BEGIN Supplied information
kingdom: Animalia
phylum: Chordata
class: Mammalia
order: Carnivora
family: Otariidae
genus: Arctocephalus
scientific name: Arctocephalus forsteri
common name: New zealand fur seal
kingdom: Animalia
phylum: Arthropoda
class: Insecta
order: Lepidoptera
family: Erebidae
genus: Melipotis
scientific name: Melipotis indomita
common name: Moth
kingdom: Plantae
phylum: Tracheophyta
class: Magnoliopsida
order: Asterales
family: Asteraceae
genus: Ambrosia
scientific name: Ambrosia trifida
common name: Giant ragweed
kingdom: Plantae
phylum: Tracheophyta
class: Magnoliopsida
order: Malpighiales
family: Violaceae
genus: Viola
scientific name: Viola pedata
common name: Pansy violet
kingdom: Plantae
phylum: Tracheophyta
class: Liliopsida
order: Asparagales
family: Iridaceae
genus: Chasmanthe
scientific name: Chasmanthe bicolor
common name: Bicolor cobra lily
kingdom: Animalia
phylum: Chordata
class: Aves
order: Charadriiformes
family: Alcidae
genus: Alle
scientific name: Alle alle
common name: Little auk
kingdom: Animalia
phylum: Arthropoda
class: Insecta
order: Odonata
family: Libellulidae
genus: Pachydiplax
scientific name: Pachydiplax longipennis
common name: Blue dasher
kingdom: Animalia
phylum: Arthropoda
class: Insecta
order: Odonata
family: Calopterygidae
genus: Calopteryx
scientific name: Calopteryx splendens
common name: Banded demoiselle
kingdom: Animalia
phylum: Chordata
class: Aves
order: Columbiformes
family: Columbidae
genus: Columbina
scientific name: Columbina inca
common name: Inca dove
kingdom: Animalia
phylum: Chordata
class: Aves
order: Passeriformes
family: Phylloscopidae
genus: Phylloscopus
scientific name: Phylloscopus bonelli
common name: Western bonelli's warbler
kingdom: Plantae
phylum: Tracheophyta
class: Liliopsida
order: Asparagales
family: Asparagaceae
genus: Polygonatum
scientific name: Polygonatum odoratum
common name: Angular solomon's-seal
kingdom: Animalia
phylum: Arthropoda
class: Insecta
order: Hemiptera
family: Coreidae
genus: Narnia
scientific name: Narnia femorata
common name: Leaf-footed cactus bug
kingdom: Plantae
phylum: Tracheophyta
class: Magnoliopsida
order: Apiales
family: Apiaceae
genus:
END Supplied information
Please retype every line of the items above, keeping each one unchanged.

### Final result
kingdom: Animalia
phylum: Chordata
class: Mammalia
order: Carnivora
family: Otariidae
genus: Arctocephalus
scientific name: Arctocephalus forsteri
common name: New zealand fur seal
kingdom: Animalia
phylum: Arthropoda
class: Insecta
order: Lepidoptera
family: Erebidae
genus: Melipotis
scientific name: Melipotis indomita
common name: Moth
kingdom: Plantae
phylum: Tracheophyta
class: Magnoliopsida
order: Asterales
family: Asteraceae
genus: Ambrosia
scientific name: Ambrosia trifida
common name: Giant ragweed
kingdom: Plantae
phylum: Tracheophyta
class: Magnoliopsida
order: Malpighiales
family: Violaceae
genus: Viola
scientific name: Viola pedata
common name: Pansy violet
kingdom: Plantae
phylum: Tracheophyta
class: Liliopsida
order: Asparagales
family: Iridaceae
genus: Chasmanthe
scientific name: Chasmanthe bicolor
common name: Bicolor cobra lily
kingdom: Animalia
phylum: Chordata
class: Aves
order: Charadriiformes
family: Alcidae
genus: Alle
scientific name: Alle alle
common name: Little auk
kingdom: Animalia
phylum: Arthropoda
class: Insecta
order: Odonata
family: Libellulidae
genus: Pachydiplax
scientific name: Pachydiplax longipennis
common name: Blue dasher
kingdom: Animalia
phylum: Arthropoda
class: Insecta
order: Odonata
family: Calopterygidae
genus: Calopteryx
scientific name: Calopteryx splendens
common name: Banded demoiselle
kingdom: Animalia
phylum: Chordata
class: Aves
order: Columbiformes
family: Columbidae
genus: Columbina
scientific name: Columbina inca
common name: Inca dove
kingdom: Animalia
phylum: Chordata
class: Aves
order: Passeriformes
family: Phylloscopidae
genus: Phylloscopus
scientific name: Phylloscopus bonelli
common name: Western bonelli's warbler
kingdom: Plantae
phylum: Tracheophyta
class: Liliopsida
order: Asparagales
family: Asparagaceae
genus: Polygonatum
scientific name: Polygonatum odoratum
common name: Angular solomon's-seal
kingdom: Animalia
phylum: Arthropoda
class: Insecta
order: Hemiptera
family: Coreidae
genus: Narnia
scientific name: Narnia femorata
common name: Leaf-footed cactus bug
kingdom: Plantae
phylum: Tracheophyta
class: Magnoliopsida
order: Apiales
family: Apiaceae
genus:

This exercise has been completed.